### 所给文本 ###
扰动函数
为什么使用扰动函数
增加随机性,让元素散列均匀,减少碰撞。
源码分析
看下hashMap计算hash的源码:
java
/**
* Computes key.hashCode() and spreads (XORs) higher bits of hash
* to lower. Because the table uses power-of-two masking, sets of
* hashes that vary only in bits above the current mask will
* always collide. (Among known examples are sets of Float keys
* holding consecutive whole numbers in small tables.) So we
* apply a transform that spreads the impact of higher bits
* downward. There is a tradeoff between speed, utility, and
* quality of bit-spreading. Because many common sets of hashes
* are already reasonably distributed (so don't benefit from
* spreading), and because we use trees to handle large sets of
* collisions in bins, we just XOR some shifted bits in the
* cheapest possible way to reduce systematic lossage, as well as
* to incorporate impact of the highest bits that would otherwise
* never be used in index calculations because of table bounds.
*/
static final int hash(Object key) {
int h;
return (key == null) ? 0 : (h = key.hashCode()) ^ (h >>> 16);
}
可以看到,计算hash时,使用hash与右移16位的hash做了异或运算。16位正好是自己二进制长度的一半,之后与原hash的做异或运算,这样就混合了原hash中的高位和低位,增大了随机性。
然后再用这个二进制数字与map容量减一进行与运算,就得到了这个key应该存放的位置。
初始化容量
先说总则:初始化容量只能是2的n次幂,如果声明不是,则自动转换为大于声明容量的最小的2的n次幂。
先看源码:
java
/**
* Constructs an empty <tt>HashMap</tt> with the specified initial
* capacity and load factor.
*
* @param initialCapacity the initial capacity
* @param loadFactor the load factor
* @throws IllegalArgumentException if the initial capacity is negative
* or the load factor is nonpositive
*/
public HashMap(int initialCapacity, float loadFactor) {
if (initialCapacity < 0)
throw new IllegalArgumentException("Illegal initial capacity: " +
initialCapacity);
if (initialCapacity > MAXIMUM_CAPACITY)
initialCapacity = MAXIMUM_CAPACITY;
if (loadFactor <= 0 || Float.isNaN(loadFactor))
throw new IllegalArgumentException("Illegal load factor: " +
loadFactor);
this.loadFactor = loadFactor;
this.threshold = tableSizeFor(initialCapacity);
}
可以看到在初始化容量时,如果容量不小于0并且没有达到最大容量,则调用tableSizeFor()方法。
tableSizeFor()源码如下:
java
/**
* Returns a power of two size for the given target capacity.
### 数据材料 ###
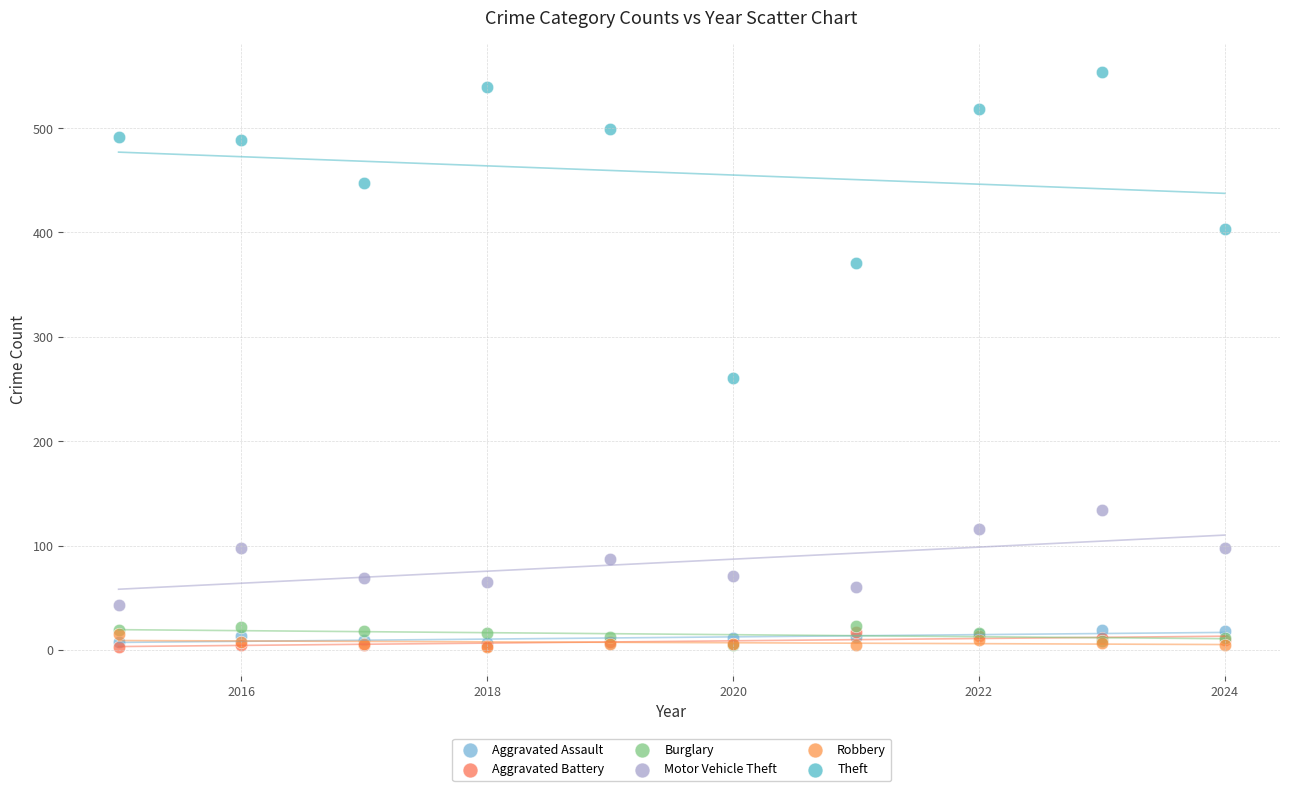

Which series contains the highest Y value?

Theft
###
### 数据材料 ###
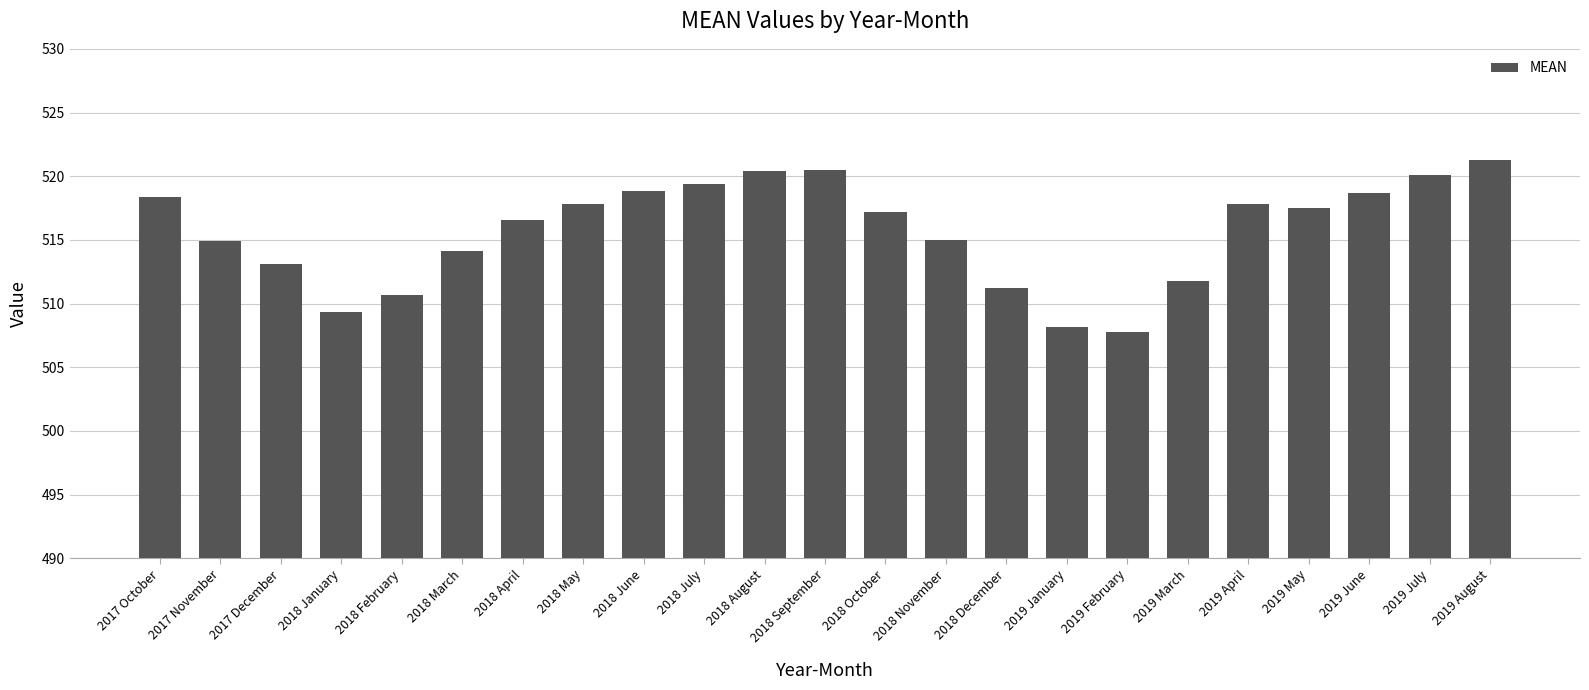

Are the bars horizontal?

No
###
** 任务说明 1 **
根据所给文本,分行回答下列问题,答案按相同字母标注:
(a) 使用扰动函数是为了什么?
(b) 计算hash时,原hash与右移多少位的hash做异或运算?
(c) 声明的初始化容量如果不是2的n次幂,会如何处理?
** 任务说明 2 **
将所给文本中的一段一字不改地输出,从“然后再用这个二进制数字与ma”开始,一直延续到“and load factor.”为止。
所给文本之后的材料是独立的一份,与该文本互不相关。

** 回答 1 **
(a) 增加随机性,让元素散列均匀,减少碰撞。
(b) 右移16位。
(c) 自动转换为大于声明容量的最小的2的n次幂。

** 回答 2 **
然后再用这个二进制数字与map容量减一进行与运算,就得到了这个key应该存放的位置。
初始化容量
先说总则:初始化容量只能是2的n次幂,如果声明不是,则自动转换为大于声明容量的最小的2的n次幂。
先看源码:
java
/**
* Constructs an empty <tt>HashMap</tt> with the specified initial
* capacity and load factor.